In alternative embodiments, the control unit adjusts the output current amplitude of the ultrasonic power generator via a DDS or DAC. In the example shown in fig. 1, the control unit 102 is configured to adjust parameters such as the amplitude of the output current of the ultrasonic power generator. In practice, the control unit may incorporate a corresponding converter to effect the adjustment of the output amplitude. For example, the output current amplitude of the ultrasonic power generator may be adjusted by a direct digital frequency synthesizer DDS or a digital-to-analog converter DAC, etc.

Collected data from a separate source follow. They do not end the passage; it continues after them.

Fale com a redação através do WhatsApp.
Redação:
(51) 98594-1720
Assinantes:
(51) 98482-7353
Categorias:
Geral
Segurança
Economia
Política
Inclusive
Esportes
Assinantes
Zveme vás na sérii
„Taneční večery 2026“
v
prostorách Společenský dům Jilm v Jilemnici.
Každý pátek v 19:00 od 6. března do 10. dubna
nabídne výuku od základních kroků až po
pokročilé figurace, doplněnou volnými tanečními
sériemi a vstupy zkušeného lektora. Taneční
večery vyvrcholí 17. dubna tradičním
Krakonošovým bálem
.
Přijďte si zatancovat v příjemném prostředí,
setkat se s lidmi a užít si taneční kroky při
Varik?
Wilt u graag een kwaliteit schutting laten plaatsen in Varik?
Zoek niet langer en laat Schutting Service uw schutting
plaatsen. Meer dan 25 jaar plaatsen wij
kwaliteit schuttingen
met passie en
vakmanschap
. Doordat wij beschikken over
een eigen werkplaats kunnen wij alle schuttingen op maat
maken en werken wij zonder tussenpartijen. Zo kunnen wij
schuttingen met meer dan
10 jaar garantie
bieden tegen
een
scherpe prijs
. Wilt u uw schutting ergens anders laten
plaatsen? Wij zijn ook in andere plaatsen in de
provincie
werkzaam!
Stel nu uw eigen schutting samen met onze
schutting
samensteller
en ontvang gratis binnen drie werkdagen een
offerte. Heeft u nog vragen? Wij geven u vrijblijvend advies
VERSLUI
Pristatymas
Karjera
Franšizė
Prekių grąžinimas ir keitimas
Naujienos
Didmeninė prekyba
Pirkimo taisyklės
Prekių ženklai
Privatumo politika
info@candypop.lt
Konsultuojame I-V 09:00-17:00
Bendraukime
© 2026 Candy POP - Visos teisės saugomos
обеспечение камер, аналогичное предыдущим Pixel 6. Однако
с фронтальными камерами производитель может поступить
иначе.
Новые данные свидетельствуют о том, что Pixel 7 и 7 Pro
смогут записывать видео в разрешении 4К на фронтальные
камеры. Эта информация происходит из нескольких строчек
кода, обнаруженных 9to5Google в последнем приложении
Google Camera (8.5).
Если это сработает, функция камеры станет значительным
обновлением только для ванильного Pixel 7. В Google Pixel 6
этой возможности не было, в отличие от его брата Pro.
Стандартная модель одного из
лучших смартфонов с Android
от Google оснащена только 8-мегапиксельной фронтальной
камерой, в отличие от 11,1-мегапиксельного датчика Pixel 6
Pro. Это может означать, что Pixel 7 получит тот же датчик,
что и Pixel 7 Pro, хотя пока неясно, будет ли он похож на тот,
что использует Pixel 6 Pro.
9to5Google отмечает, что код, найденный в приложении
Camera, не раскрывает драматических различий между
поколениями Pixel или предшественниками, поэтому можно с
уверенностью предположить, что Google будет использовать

The above embodiments do not limit the scope of the present invention. Other embodiments of the disclosure will be apparent to those skilled in the art from consideration of the specification and practice of the disclosed subject matter. This application is intended to cover any adaptations, uses, or adaptations of the disclosure following, in general, the principles of the disclosure and including such departures from the present disclosure as come within known or customary practice within the art to which the disclosure pertains. It is intended that the specification and examples be considered as exemplary only, with a true scope and spirit of the disclosure being indicated by the following claims.
It is to be understood that the present disclosure is not limited to the precise arrangements and instrumentalities shown in the drawings, and that various modifications and changes may be effected without departing from the scope thereof. The scope of the present disclosure is limited only by the appended claims.